• Prompt:
Return the lines between the one holding "Rendered at 1654 by 1241 pixels." and the one holding "picture [0, 0, 1654, 1241]", inclusive, reproducing them verbatim.

• Provided records:
Start

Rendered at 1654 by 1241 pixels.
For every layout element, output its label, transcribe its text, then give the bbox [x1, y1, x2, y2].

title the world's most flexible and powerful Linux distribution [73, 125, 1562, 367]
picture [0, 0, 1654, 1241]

End
Start

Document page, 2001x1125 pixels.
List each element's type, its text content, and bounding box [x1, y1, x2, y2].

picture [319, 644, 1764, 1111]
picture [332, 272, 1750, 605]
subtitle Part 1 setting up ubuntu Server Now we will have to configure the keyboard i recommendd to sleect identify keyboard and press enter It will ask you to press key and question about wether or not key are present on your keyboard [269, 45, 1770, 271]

End
Start

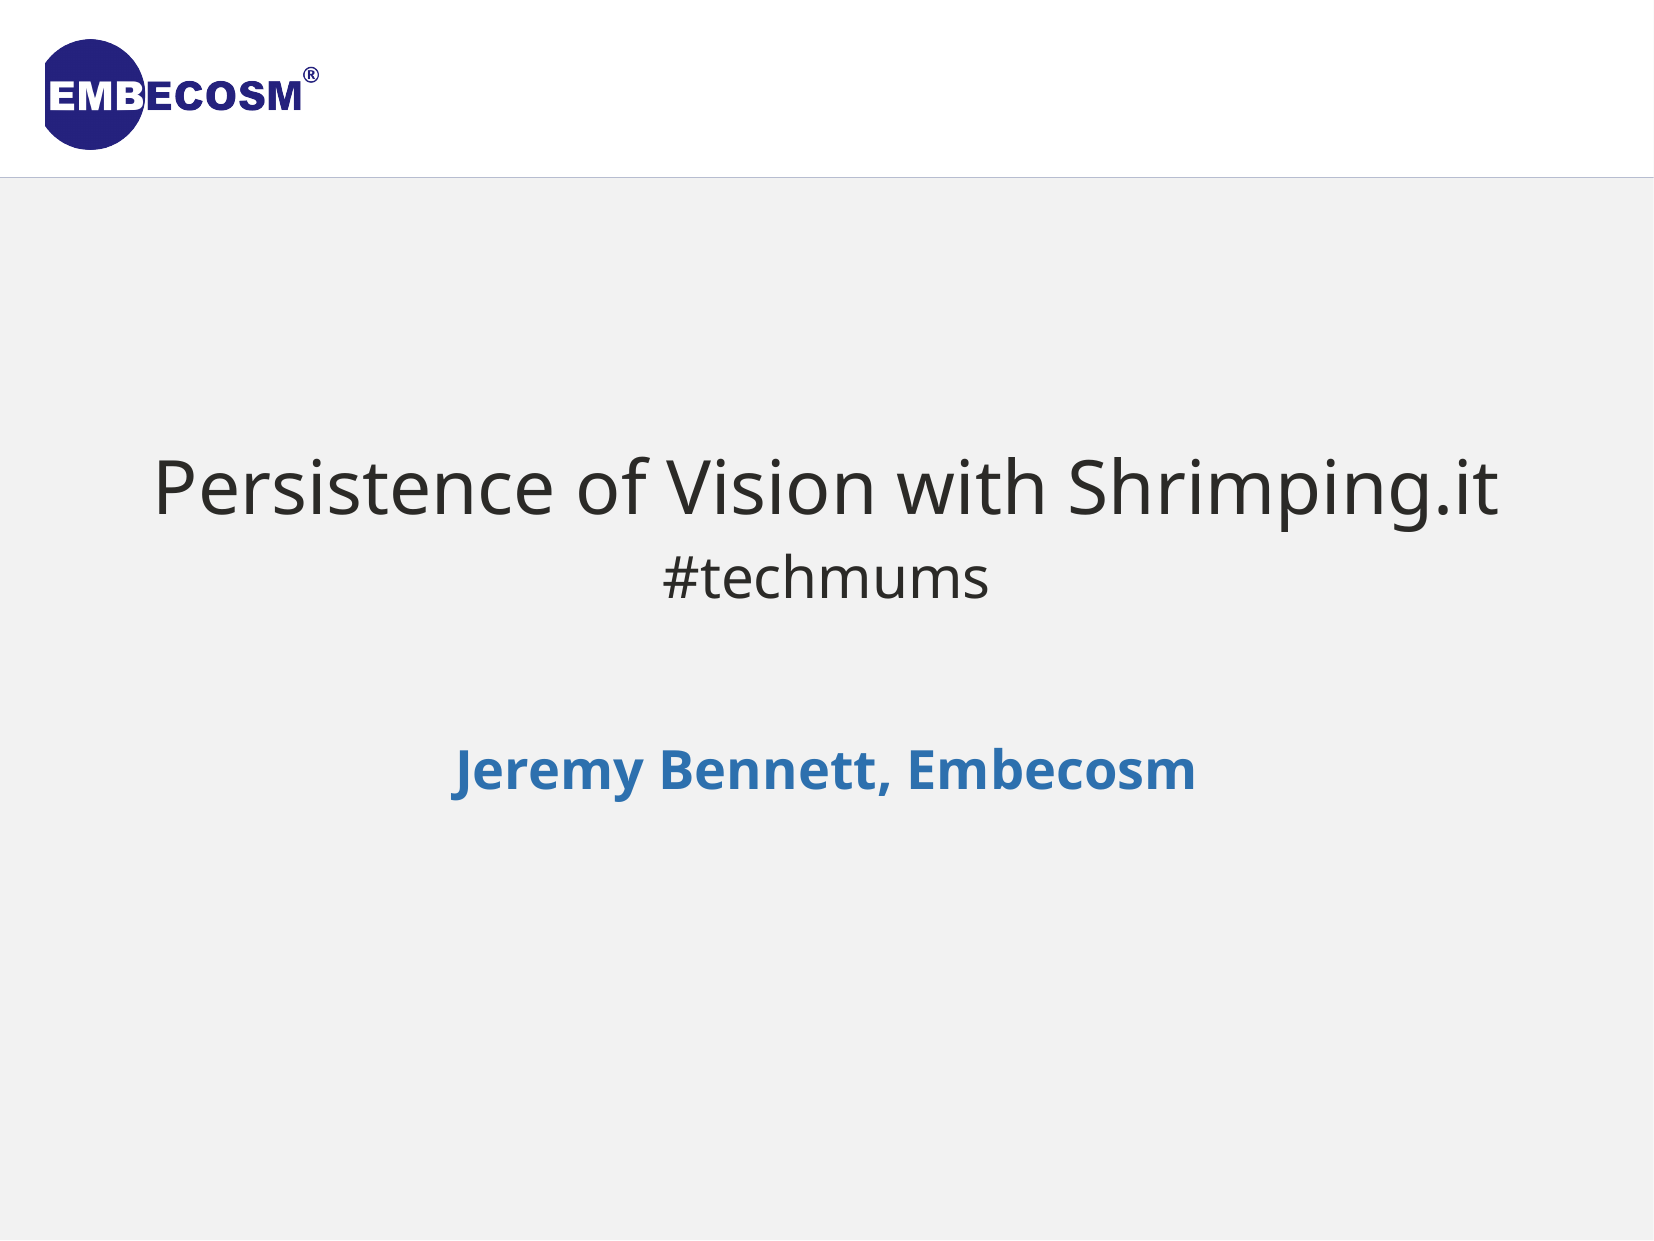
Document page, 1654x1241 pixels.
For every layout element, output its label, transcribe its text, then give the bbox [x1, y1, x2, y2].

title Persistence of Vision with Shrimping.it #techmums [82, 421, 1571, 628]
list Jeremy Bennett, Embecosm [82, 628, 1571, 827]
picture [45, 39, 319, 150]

End

• Exercise solution:
Rendered at 1654 by 1241 pixels.
For every layout element, output its label, transcribe its text, then give the bbox [x1, y1, x2, y2].

title the world's most flexible and powerful Linux distribution [73, 125, 1562, 367]
picture [0, 0, 1654, 1241]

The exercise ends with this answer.